BEGIN Text shown
Performance and Load Testing

Why Performance Test?

Performance testing can be used to answer critical questions about the application, such as:

  • Will pages load fast enough to satisfy end users?
  • Can the application store all of the data that will be collected?
  • Will performance be consistent over time?
  • Which areas of my application should I improve?

Answering these types of questions reduces risk, informs current business decisions and assists future planning. Performance testing is needed to determine if the application will perform within specification given a particular situation. It also validates if the resources provided to the application are sufficient for the given volume and data load. The "right" amount of performance testing can only be determined by the project sponsor and stakeholders after considering the importance or visibility of the application, potential revenue loss due to poor performance, and other risk factors.Appian designers should ensure that end user interfaces perform within the specification before they promote the feature to higher environments. If interfaces do not perform adequately during unit testing, they will not improve during performance testing. There are several ways that interface performance can be captured and various troubleshooting techniques. Please see Interface Performance and Debugging for more details.

Process Performance Baseline

When designing process models, designers need to pay attention to the response times between user tasks to ensure appropriate user experience. Similarly to interfaces, processes need to perform appropriately during unit tests, before they can be accepted for performance testing. Performance of individual activities is recorded in logs, and designers can utilize the Appian Health Check to find out if there were any expressions or smart services that could impact end users’ experience. Health Check also provides an HTTP Response Time chart that provides an aggregate view of performance within the environment. These tools should be utilized after every round of functional testing to monitor emerging performance risks. Absence of Health Check should not be a blocker to analyze performance test results. You can still analyze Appian Logs in their tool of choice (Splunk, SolarWinds, Grafana, New Relic, Excel).  Additionally, designers can use network monitoring tools built into their browser, to record the exact performance of requests between user clicks during their unit testing.

Performance Testing

Performance testing should be done once the application is in a stable build with the majority of the functionality built out. The app does not have to be complete to get started, but needs to pass the QA/QC cycle, so that performance results are not skewed by application errors. Additionally, performance testing needs to be executed for major releases of the application. Over time, the test will grow to include additional applications and functionality as your platform use evolves.
END Text shown
* [Activities]
(A) Please answer these questions from the performance testing text, one per line:
(i) Who can determine the "right" amount of performance testing?
(ii) Which chart does Health Check provide for an aggregate view of performance within the environment?
(iii) According to the section headed "Performance Testing," at what point should performance testing be done?
(B) Pick up the performance and load testing text after its final sentence and keep writing it.
BEGIN Information
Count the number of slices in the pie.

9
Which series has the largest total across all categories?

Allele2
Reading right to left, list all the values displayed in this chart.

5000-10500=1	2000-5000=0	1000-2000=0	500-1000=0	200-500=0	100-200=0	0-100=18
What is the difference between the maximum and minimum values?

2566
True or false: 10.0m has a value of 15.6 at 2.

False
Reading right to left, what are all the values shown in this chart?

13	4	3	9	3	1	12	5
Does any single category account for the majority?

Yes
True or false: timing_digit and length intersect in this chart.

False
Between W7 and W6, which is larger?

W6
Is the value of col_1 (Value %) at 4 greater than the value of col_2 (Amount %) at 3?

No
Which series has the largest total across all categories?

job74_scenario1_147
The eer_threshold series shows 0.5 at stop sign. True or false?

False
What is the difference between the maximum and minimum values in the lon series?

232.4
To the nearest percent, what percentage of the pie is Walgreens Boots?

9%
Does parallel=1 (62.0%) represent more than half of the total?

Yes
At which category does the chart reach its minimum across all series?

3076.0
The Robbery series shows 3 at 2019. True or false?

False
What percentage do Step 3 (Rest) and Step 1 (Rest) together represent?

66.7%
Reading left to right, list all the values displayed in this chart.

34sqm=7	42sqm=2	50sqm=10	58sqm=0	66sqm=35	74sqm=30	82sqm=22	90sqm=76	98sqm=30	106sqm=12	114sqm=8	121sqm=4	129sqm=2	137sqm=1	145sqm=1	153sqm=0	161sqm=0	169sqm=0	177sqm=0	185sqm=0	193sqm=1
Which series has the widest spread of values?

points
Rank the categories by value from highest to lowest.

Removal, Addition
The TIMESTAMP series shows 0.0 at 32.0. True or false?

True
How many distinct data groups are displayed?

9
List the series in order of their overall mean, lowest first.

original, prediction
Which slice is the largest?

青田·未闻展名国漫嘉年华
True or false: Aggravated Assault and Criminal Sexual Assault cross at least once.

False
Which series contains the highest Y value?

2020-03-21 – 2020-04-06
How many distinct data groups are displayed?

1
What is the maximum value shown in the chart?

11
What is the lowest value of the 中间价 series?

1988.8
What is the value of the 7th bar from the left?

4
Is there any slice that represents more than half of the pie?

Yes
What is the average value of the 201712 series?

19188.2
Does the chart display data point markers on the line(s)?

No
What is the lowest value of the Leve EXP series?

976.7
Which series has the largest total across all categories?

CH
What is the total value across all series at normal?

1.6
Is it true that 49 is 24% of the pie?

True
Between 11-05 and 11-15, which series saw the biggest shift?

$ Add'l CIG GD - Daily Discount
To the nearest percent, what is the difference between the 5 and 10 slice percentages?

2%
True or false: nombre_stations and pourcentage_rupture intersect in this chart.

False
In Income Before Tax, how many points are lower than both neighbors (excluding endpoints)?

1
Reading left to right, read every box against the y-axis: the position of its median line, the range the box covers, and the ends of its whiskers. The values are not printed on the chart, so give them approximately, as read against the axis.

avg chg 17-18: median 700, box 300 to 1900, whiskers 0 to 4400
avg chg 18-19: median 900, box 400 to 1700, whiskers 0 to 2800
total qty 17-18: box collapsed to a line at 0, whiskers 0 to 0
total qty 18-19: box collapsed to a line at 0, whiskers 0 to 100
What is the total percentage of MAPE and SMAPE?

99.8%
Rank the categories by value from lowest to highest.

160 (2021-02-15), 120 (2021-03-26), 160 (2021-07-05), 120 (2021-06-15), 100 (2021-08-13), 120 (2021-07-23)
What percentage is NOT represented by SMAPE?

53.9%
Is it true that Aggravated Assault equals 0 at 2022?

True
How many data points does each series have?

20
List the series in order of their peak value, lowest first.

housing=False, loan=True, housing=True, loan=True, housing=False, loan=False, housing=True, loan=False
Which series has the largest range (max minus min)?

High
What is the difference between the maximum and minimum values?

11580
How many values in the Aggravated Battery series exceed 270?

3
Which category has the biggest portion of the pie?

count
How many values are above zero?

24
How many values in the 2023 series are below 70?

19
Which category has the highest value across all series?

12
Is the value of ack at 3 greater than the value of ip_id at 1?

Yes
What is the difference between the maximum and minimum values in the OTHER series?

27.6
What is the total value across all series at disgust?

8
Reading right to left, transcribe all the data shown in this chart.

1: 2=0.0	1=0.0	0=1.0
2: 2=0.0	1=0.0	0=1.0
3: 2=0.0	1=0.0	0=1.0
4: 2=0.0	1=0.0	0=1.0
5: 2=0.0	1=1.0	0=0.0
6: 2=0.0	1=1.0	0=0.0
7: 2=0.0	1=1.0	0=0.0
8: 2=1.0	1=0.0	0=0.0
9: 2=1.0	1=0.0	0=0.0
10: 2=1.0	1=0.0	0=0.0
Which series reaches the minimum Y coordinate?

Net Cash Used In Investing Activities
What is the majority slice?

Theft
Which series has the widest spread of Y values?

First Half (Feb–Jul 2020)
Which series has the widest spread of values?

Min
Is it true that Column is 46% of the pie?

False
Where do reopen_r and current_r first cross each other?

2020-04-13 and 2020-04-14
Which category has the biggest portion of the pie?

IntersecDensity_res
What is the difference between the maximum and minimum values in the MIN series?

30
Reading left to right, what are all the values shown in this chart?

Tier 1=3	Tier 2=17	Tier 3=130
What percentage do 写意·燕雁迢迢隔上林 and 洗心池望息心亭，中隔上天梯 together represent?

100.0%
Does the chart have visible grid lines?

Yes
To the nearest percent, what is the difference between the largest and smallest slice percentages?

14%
END Information
* [Responses by task]
(A)
(i) The project sponsor and stakeholders.
(ii) An HTTP Response Time chart.
(iii) Once the application is in a stable build with the majority of the functionality built out.

(B)
There are two load factors to consider during performance testing:

  • Data Load - how much data is in the system during performance testing? This is a frequently overlooked factor but applications need to be tested with a pre-loaded set of data in order to ascertain how it will perform in a realistic situation. Performance testing is often executed with blank databases, which will not be the case 3, 6, 12 months or even at application go-live. Results from such testing will be inaccurate.  Please read the Database Volume Testing play for tips on how to load data into your environment.
  • Load Volume - how many users are in the system creating transactions? When designing your test, you need to find out how many business processes are executed in a given timeframe by how many users. You also need to make sure that all other significant activity in the system is tested, to set up a realistic transaction volume scenario. Tests need to be designed to emulate real user activity, with appropriate pauses between interactions.

More details on methodology, complete with test design templates and helpful tips, can be found under Performance Testing Methodology.

Performance testing should have its own project plan and it should be considered its own agile project. A backlog of performance improvement fixes will start to build with each nightly performance test run. The business should prioritize the improvements based on impact and severity. Promote performance fixes on a nightly basis and rerun the performance test to determine the impact of each change. 

Tools

You can execute performance tests using standard web application performance testing tools. These include JMeter and LoadRunner. Performance test with the framework your team has the most experience with.